如昭仪的脸色阴狠得吓人,她死死的对着雪梅点头,”不错,真不错,我竟没想到你这样有出息了,”说完,她转身向皇后笑道,”我只不知道,我宫里有出息的奴才还有哪些的?”
皇后将身子靠进厚厚的锦垫里,不再理如昭仪,如昭仪目光在殿内来回梭动着,最后落在我的身上。我自从搬离落霞殿后,连番的中毒又连番的被皇上晋封,在宫中的地位今非昔比,她虽依旧在我之上,也到底不敢再向以前那样对我,加上我又刻意的避着她,一时间,我和她居然已很久没有面对过了。
此时间她突然又将目光落在我的身上,我往日的阴影还在,顿觉头皮一紧,背上就凉了起来,好在她只是对着我冷笑一声,就将头转了过去,依旧走到自己的位置上坐下,再不说话。尽何医扛。
她这样的镇定,倒令殿内众妃有些坐不住,大家面面相觑,就有人私下里悄悄议论起来,皇后虽听着,却不制止,任由大家去。

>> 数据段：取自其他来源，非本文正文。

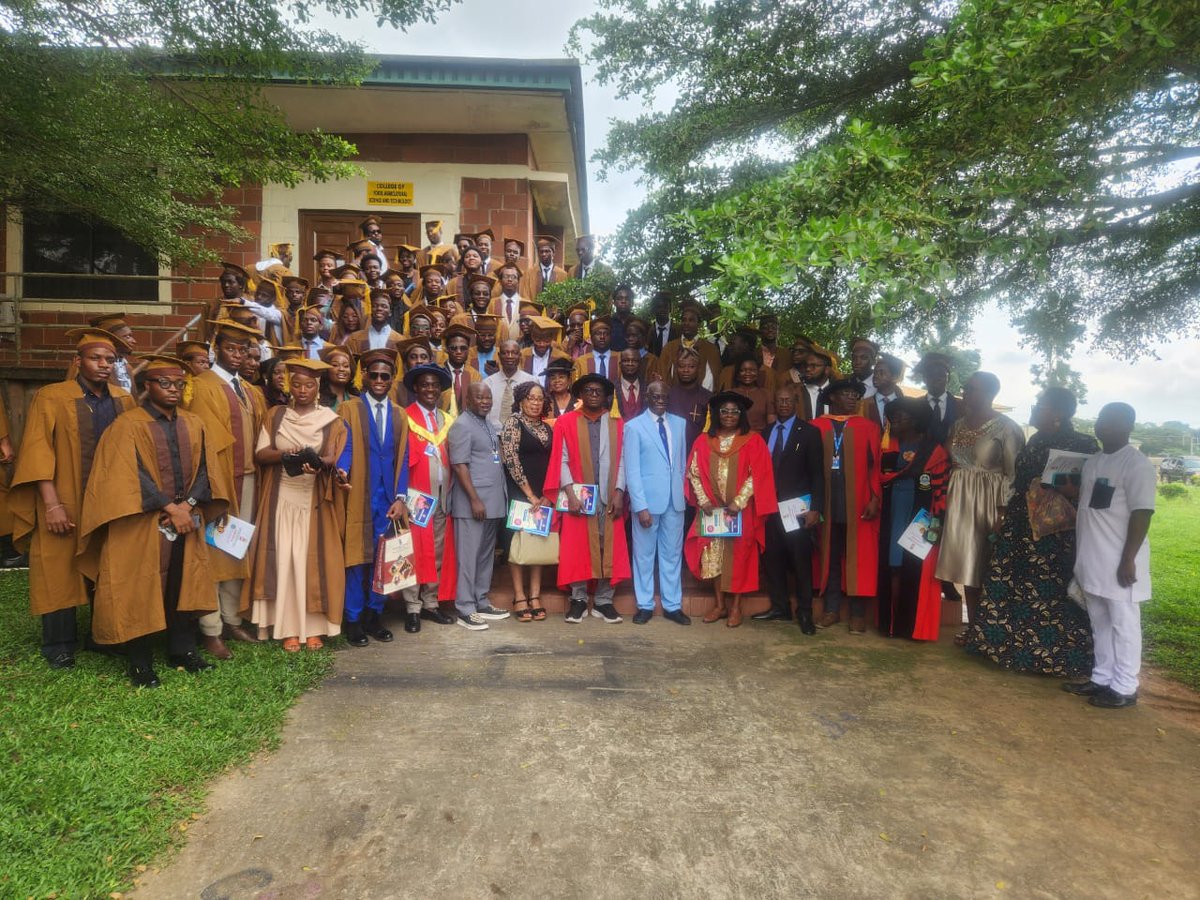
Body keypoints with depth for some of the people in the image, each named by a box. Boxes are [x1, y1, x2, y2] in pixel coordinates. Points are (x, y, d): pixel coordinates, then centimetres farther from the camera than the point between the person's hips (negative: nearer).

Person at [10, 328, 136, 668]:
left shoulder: (124, 400, 6)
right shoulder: (51, 397, -5)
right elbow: (37, 452, -9)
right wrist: (52, 504, -15)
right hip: (65, 505, -3)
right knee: (59, 571, 5)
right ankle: (58, 644, 19)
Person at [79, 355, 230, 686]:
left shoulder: (194, 425, 10)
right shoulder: (128, 425, -5)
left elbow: (204, 469, 6)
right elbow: (131, 476, -13)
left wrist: (188, 504, -10)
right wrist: (170, 507, -17)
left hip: (188, 520, 4)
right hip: (143, 526, -4)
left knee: (184, 586, 9)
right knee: (141, 590, 2)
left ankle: (182, 650, 22)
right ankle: (140, 662, 13)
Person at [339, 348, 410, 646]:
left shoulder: (400, 415, 13)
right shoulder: (348, 410, 2)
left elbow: (403, 459, 9)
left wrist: (400, 498, 0)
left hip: (389, 501, 3)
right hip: (358, 498, -3)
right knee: (356, 558, 1)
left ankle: (375, 617, 19)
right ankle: (354, 622, 12)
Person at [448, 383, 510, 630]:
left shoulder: (488, 425, 16)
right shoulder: (462, 425, -8)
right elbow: (460, 465, -14)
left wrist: (499, 497, 13)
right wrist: (475, 499, -19)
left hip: (493, 501, 8)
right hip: (472, 503, -8)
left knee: (486, 554, 13)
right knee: (469, 555, -2)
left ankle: (481, 602, 23)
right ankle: (465, 609, 5)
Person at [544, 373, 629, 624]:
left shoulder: (617, 425, 7)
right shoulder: (565, 422, 2)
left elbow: (621, 461, 4)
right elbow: (561, 460, -3)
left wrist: (619, 492, -7)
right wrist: (570, 493, -12)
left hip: (608, 497, 2)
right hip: (578, 497, -2)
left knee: (609, 550, 4)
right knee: (577, 549, 2)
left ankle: (603, 601, 13)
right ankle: (579, 600, 13)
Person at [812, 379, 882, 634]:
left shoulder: (868, 428, 5)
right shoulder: (815, 427, 4)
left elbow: (876, 466, 1)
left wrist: (875, 499, -8)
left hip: (858, 505, 0)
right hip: (827, 505, 1)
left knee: (859, 558, 3)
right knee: (830, 557, 8)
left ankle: (858, 613, 12)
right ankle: (832, 609, 18)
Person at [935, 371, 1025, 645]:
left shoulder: (1006, 428, -8)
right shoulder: (959, 425, 9)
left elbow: (1013, 474, -10)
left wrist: (1003, 512, -16)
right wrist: (946, 501, 7)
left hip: (988, 502, -5)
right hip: (959, 500, 5)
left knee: (986, 564, 1)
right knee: (967, 563, 9)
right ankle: (971, 625, 18)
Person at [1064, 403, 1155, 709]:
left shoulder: (1136, 464, -12)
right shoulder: (1092, 462, 13)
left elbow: (1142, 514, -17)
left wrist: (1129, 559, -19)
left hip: (1118, 561, -8)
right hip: (1092, 559, 8)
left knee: (1123, 624, 2)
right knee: (1100, 623, 15)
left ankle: (1124, 688, 12)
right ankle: (1102, 679, 26)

我冷眼看着眼前一切,心里仔细努力的想着这里面的端倪蹊跷,一时又想到之前听来的各种传闻,只觉得里面透着太多的不可思议,要说皇上是因为我而冷落贞妃,别人信,我自己却只能当笑话听,我在皇上心里不过只是一个识时务的聪明女人,如此而已,为我去冷落一个受宠已久的正二品妃,怎么可能?
既不是因为我,那么,又是因为的什么呢?
而皇后是因为贞妃的浮沉而浮沉,这却是一定的,对于皇后迫不及待的将矛头直指陈家姐妹,我丝毫不觉得奇怪,我奇怪的是,怎么如昭仪此时还这样冷静,以我对她的了解,她绝不会是天真的以为今时今日还是往年,她姐姐的牙早已被除夕夜那场毒给拔了,这一点,按理说她该比我们更明白才是!
殿内安静下来,大家都在等着玉哥儿回转,而我却在心里暗自思忖,想着紫云宫里会有几个奴才肯为雪杏之死大胆出头的!

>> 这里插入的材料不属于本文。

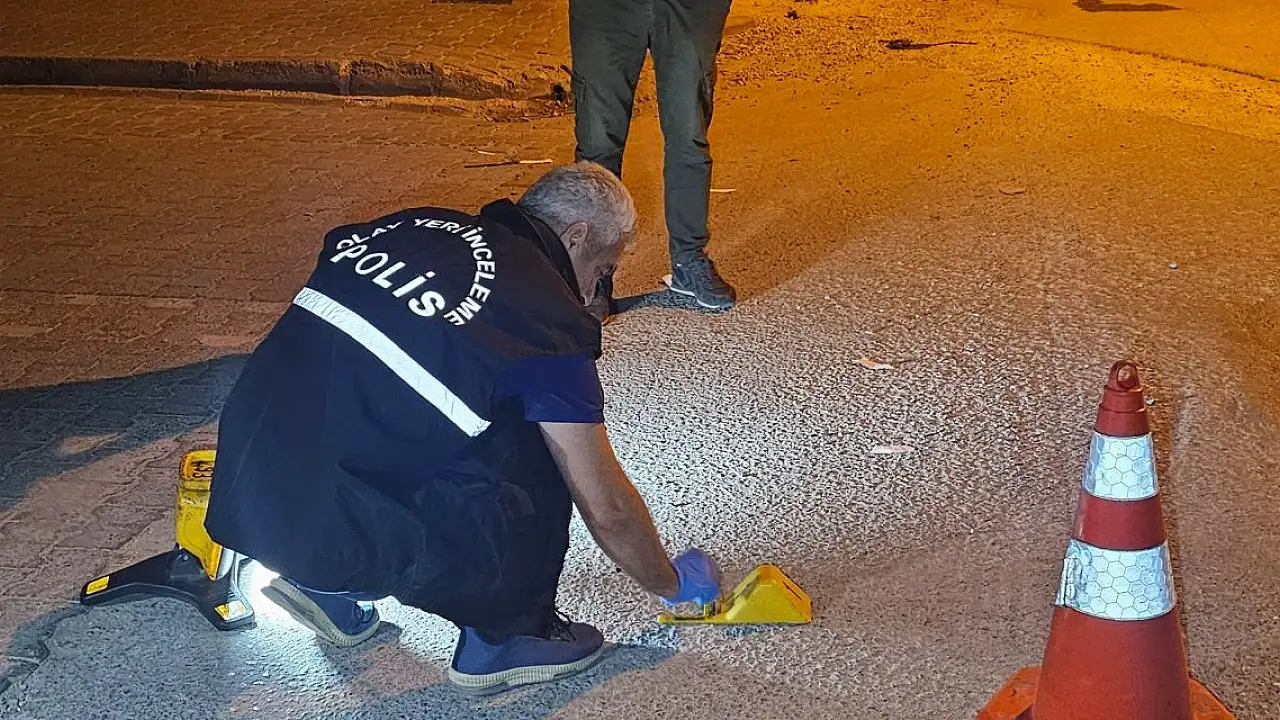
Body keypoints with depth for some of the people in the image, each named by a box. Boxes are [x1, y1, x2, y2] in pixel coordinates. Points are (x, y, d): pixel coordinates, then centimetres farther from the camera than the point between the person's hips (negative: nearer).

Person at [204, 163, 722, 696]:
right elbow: (607, 508, 0)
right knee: (537, 447, 0)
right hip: (325, 532, -7)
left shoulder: (414, 227, 13)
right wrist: (672, 584, 19)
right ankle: (504, 641, 13)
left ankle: (334, 593, 23)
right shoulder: (546, 318, -7)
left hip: (240, 495, 8)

看着皇后淡然从容的样子,我很难不去怀疑,皇后没有在背后做过什么准备?
很快的,就见玉哥儿一手捧着只笑匣子,带着几个在紫云宫里当差的宫人回来了。
大家的眼神都落在她手里的那只匣子上面,玉哥儿将那匣子放在皇后跟前,回道,”回娘娘,奴婢在昭仪娘娘寝殿里的多宝格架子上,找到了这个。”
雪梅叫道,”对,就是这个匣子,那个符咒就是放在这个匣子里面的。”
皇后点点头,玉哥儿将匣子打开,将一张画满了各种图案符号的黄裱纸取出来展示在皇后面前,只听殿内有着低低的吸气声,我心里也是一颤,转头看向如昭仪时,就见如昭仪的脸上满是风雨欲来的阴沉,然而对这件事,我其实是很奇怪的,因为这里面有很大的一个破绽,那就是雪梅说,这两张符咒,是如昭仪的母亲带进宫来的?

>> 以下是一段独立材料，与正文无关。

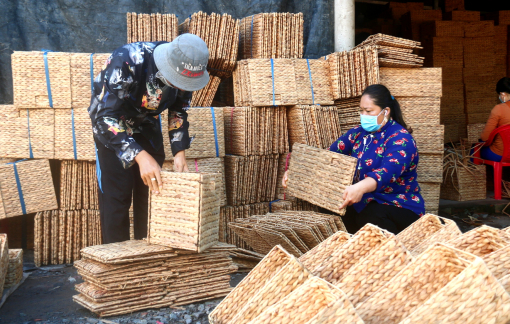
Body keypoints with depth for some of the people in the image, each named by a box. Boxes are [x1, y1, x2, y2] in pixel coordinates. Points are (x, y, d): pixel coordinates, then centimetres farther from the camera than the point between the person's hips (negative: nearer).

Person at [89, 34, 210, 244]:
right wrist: (140, 156, -46)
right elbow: (104, 117, -37)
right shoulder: (126, 62, -38)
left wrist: (180, 151, -15)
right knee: (116, 195, -10)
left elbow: (178, 110, -2)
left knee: (153, 190, 4)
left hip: (147, 123, 5)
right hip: (111, 123, -5)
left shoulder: (184, 71, -20)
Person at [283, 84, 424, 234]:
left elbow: (388, 172, -33)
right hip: (364, 203, 7)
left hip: (400, 207, -6)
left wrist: (360, 188, -53)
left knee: (371, 215, -36)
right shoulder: (358, 133, 8)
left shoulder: (400, 138, -15)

如果这是真的,那如昭仪的母亲为什么要这么做,贞妃和如昭仪是亲姐妹啊,不都是她的女儿么,帮着这个女儿害另外一个,她不是疯了吧?
可若说这是假的,那雪梅为什么要说一个明显有破绽的谎?而皇后分明也信了的样子,皇后再怎么要扳倒陈家姐妹,也不至于如此糊涂蠢钝吧?
第117章 殿审如昭仪 二
皇后看着那黄裱纸,嘴角慢慢溢起一丝笑意,她冲玉哥儿又点了点头,玉哥儿就将皇后手边的一本书打开。里面,赫然夹着一张一模一样的黄裱纸!
皇后将那两张符咒向桌子上一拍,就问如昭仪。”陈氏,这两张符咒,一张是从贞妃的屋子里找到,一张是从你的屋子里搜出,你怎么说?”
如昭仪眼皮也不抬。”不过是一个栽赃的小把戏罢了,皇后娘娘在宫里这么些年,您可别说您没见过?”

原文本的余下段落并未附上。